Уничтожение начало прикасаться к ее лицу медленно, но явно. Она очень исхудала, черные глаза глубоко впали, кожа покрылась морщинами; только на устах блуждала иногда, в минуты, когда страдания утихали, улыбка. Она испытывала в эти минуты счастье, доступное несчастливым. И, по мере того как она погружалась все ниже, на дно несчастья, сильнее становилось ощущение счастья в мгновенья облегчения и передышки. Страдания души, уступив место телесным мукам, утратили над ней власть. Нужны были такие вот пытки, чтобы сознание, совесть, эта великая инквизиторша, потеряла способность терзать помыслы, воспоминания, воображение.

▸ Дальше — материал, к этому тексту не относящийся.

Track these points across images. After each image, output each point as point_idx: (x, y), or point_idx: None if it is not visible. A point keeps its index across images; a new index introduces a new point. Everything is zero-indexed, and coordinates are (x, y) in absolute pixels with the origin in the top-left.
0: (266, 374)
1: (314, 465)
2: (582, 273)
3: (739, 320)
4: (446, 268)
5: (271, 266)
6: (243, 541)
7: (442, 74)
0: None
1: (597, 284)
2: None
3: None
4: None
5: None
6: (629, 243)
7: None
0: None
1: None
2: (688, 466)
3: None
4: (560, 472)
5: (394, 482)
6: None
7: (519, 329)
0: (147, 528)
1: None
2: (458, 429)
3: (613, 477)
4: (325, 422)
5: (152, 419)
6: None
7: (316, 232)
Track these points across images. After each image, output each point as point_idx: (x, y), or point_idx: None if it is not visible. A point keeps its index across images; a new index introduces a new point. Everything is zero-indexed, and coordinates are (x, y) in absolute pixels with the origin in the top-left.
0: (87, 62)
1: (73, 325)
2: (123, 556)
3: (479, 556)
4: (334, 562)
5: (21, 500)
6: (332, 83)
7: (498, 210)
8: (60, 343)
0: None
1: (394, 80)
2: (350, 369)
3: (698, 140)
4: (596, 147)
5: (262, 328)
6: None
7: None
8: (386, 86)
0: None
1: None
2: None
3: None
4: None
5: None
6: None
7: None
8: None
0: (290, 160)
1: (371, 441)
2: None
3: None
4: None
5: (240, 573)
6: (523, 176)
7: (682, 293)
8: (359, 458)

Муж смотрел на это ее медленное умирание; больная таяла, догорала, как лампа, меркнущая на глазах. Какая-то завеса, как бы дымка, делала ее лицо непроницаемым, когда она отдыхала, уставившись в потолок, неподвижная, а черные ее волосы лежали вокруг головы как бы отдельно, на белоснежной подушке. Она лежала так и ждала, пока не возвращались боли и не начинали сотрясать ее тело и вырывать из ее посинелых губ страшный крик, в котором не было уже ничего человеческого.
Однажды в какой-то светлый промежуток, когда она лежала с улыбкой счастья на губах, к которым снова прихлынула кровь, муж подошел к ней и поцеловал ее восковую исхудалую руку. Целина долгим взглядом поглядела в его глаза и прошептала:
— Смотри, что от меня осталось.
Он пытался ее утешить:
— Было еще хуже, а ведь ты уже выздоравливаешь…
Она слышала, однако, что он произнес это без внутреннего убеждения.
При больной неустанно бодрствовали старшая ее дочка Марыся и панна София. Врачебные консилиумы ничем не помогали. Латинские формулы, которыми обменивались между собой доктора, и рецепты, начертанные их торопливым почерком, значили не больше, чем чародейские символы колдунов и авгуров.
Настало 5 марта 1855 года. Силы больной были на исходе, она утратила речь. Когда служанка хотела сменить лед на ее запекшихся губах, Целина знаком показала, что не нужно. В последние мгновения при умирающей оставались трое: Адам, София Шимановская и служанка. По очереди или вместе они помогали ей подняться, когда наступало удушье. День медленно померк и переходил в предвесенние сумерки. Сквозь раскрытое на миг окно врывались отголоски городского шума. Умирающая боролась со смертью, лицо ее было напряженно, глаза неподвижны. Казалось, что глаза эти смотрят на висящий против постели портрет Товянского. Думала ли она еще о чем-нибудь? Сознавала ли она еще что-нибудь? Да, сознавала, ибо в некий миг протянула руки к мужу и сестре, которая не отгадала значения жеста умирающей.